Ike and Joseph Jr. ran the business for four decades until 1996, when they passed it to their progeny, but the current owners learned well from their parents and grandparents.
“You read articles that ‘businesses don’t make it in the third generation,’ and you try to prove them wrong, and ‘family businesses are tough’ and you try to prove them wrong — you kind of thrive on being the underdog and proving that it can work,” David said thoughtfully, as Joseph II nodded in agreement.

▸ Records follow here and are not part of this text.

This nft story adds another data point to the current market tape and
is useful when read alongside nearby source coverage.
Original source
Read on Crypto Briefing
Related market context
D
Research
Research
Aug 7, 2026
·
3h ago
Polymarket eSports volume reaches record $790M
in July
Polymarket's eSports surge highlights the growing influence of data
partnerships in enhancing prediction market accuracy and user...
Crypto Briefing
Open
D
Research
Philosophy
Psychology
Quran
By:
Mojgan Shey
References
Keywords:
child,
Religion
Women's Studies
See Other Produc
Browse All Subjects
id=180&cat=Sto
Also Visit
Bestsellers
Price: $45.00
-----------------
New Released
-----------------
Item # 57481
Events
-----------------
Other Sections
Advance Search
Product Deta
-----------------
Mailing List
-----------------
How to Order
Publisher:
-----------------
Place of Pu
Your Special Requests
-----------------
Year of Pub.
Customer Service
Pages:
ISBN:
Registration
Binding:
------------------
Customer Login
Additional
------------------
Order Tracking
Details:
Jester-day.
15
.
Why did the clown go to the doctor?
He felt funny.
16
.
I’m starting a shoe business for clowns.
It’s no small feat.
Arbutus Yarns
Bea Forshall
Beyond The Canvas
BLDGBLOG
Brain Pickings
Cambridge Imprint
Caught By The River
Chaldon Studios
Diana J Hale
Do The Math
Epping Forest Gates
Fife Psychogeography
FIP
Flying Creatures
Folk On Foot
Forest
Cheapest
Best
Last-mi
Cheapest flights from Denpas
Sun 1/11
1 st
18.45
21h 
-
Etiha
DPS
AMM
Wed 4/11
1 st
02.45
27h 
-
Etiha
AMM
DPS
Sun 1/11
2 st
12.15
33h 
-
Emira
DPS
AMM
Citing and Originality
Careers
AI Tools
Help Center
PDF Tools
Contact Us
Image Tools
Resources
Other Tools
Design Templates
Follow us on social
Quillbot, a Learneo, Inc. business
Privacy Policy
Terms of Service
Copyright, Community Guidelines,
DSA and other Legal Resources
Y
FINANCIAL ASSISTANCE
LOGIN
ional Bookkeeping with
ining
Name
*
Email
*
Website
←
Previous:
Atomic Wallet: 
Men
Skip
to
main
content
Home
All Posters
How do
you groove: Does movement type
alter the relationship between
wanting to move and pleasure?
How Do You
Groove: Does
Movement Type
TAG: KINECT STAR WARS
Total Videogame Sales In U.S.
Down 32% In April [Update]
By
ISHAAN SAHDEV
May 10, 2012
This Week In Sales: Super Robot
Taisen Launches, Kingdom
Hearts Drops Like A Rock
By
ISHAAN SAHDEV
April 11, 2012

They both understand that their fathers had such respect for one another, worked so well together, trusted relied on one another — “and they’re still friends,” David said. “No matter what was going on at the store, we were together a lot on the weekends for dinner — and we weren’t going to be talking about it because his mother (Doris) and my mother (Jeanne) made sure of it.”
“They always taught us that in the end, we’re still family and you move on,” he added, and that’s the same spirit that the cousins have embodied even in the most hectic times — like harvest.
Not only is Sleeper’s still connected to food traditions, they’ve been a clothing staple of the community for a century.
But even 20 or 30 years ago, clothing shopping traditions were different.
“It was a different time,” David said. “People didn’t buy clothes all year.”
Instead, major purchases came during harvest time, when family members of all ages would work to bring in the potato crop — and often they’d use those funds to basically buy their clothes for the year.
With Sleeper’s being one of the few stores open on the Sabbath, from 9 a.m. to 1 p.m. on Sundays, the store was particularly hopping during harvest.
“We remember setting up temporary dressing rooms out of boxes downstairs,” David remembered with a chuckle. “It was crazy.”
They may not have to construct makeshift dressing rooms anymore, but the store still bustles.
During the days of Christmas Eve, Joseph II never leaves the store — but this year he had to run to the bank, and in doing so, he encountered a touching experience.
“The cars around this place … we’re not the fanciest store, and yet people still choose to shop here; it’s a choice to come here, and fortunately people still choose to shop at Sleeper’s — which is gratifying for us, and we’re proud of that,” he added.
Drawing folks to Sleeper’s is still their fresh foods and carefully selected clothing lines, and it’s the hard work of the third-generation owners that’s keeping the store a part of the local landscape in its hundredth year.
They’re even marketing the store in a way their grandfather couldn’t have dreamed — through social media.
Sleeper’s weekly emails not only connect the local community to deals at the store and area happenings — they’re read across the nation by folks who want to keep in touch with the community store; their Facebook page is speckled with messages from folks highlighting how special Sleeper’s is — and David says those messages encourage him to work even harder.
Whether through email or Facebook, folk have commented that while Caribou has changed a lot over the past century, Sleeper’s is still here — and David, Mark and Joseph II hope that their grandfather would be proud of the store’s success.
“I guess the only perspective we have is our fathers’, and we hear what they say; they’re pleased that it’s kept going and modernized where we need to,” David said. “They’re pleased that their father’s hard work paid off and kept going.”
But work for the Sleeper’s has changed over the years, as running the store is anything but a job.
“It’s become a tribute to the family, working to preserve the history of the hard work that our grandfather and our fathers put in,” Joseph II described. “You do it for tradition.”
With a business that’s as much Caribou’s history as their family history, the Sleepers are planning for a community celebration.
“With any 100th anniversary, there should be a celebration and we want to celebrate the event with the community,” Joseph II said,
“And thank everyone who got us here,” David added.